Groß: Wir haben in Mitteleuropa ein massives demografisches Problem, das wesentlich größer ist als das Problem, dass Arbeitsplätze durch die Digitalisierung verschwinden. Richtig ist, dass bestimmte Arbeitsprofile verschwinden werden. Das war aber immer schon so – insbesondere bei Routinetätigkeiten. Aufgrund der demografischen Entwicklung gibt es aber auch immer weniger Menschen, die diese Jobs ausüben können. Die Lücken, die durch die Alterung unserer Belegschaften entstehen, können zum Teil durch Digitalisierung geschlossen werden. Wichtige Standardprozesse werden so digitalisiert, dass man dafür keine Menschen mehr braucht. Die Maschine ist also kein Gegner, sondern Kollege.
In der Finanzdienstleistungsbranche ist häufig zu hören, dass sich zwar die Beratung und der Verkauf von einfachen Finanzprodukten digitalisieren lasse, nicht aber von komplexen Produkten wie zum Beispiel einer Berufsunfähigkeitsversicherung. Ist das eine realistische Einschätzung oder eher das berühmte „Pfeifen im Walde“, denn die Technik entwickelt sich ja immer weiter?
Groß: Bei komplexen Produkten wie einer Berufsunfähigkeitsversicherung müssen ja auch die Risiken im Hintergrund gemanagt werden, das ist nicht ganz so trivial. Die entscheidende Botschaft, die ich meinen Kunden mitgebe, lautet: Ihr habt das Wissen! Ihr habt den Zugang zum Kunden! Ihr seid in der Verantwortung, euch nicht wegdigitalisieren zu lassen. Mit eurem Wissen und den neuen digitalen Tools könnt ihr auch gegenüber den großen Tech-Companys weiter im Vorteil sein.
Was erhoffen Sie sich von der neuen Bundesregierung in Sachen Digitalisierung?

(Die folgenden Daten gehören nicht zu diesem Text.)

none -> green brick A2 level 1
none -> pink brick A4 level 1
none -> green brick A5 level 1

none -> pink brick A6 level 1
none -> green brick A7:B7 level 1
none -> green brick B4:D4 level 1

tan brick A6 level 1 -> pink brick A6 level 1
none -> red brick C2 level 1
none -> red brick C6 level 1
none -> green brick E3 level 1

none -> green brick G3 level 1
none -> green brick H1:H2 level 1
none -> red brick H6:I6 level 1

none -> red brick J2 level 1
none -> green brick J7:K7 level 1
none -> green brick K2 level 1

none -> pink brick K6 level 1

Groß: Das wichtigste ist, dass Hindernisse für die Wirtschaft weggeräumt werden. Insbesondere Routineprozesse müssen digitalisiert werden. Es gibt zu viele bürokratische Hindernisse und viel zu lange Genehmigungsprozesse. Ich habe gerade selbst erlebt, dass ein Eintrag ins Handelsregister zwei Monate dauerte, weil Akten noch nicht digitalisiert wurden und auch nicht mit ins Homeoffice genommen werden dürfen. Da kann ich nur den Kopf schütteln.
Das Gespräch führte Kim Brodtmann, Cash.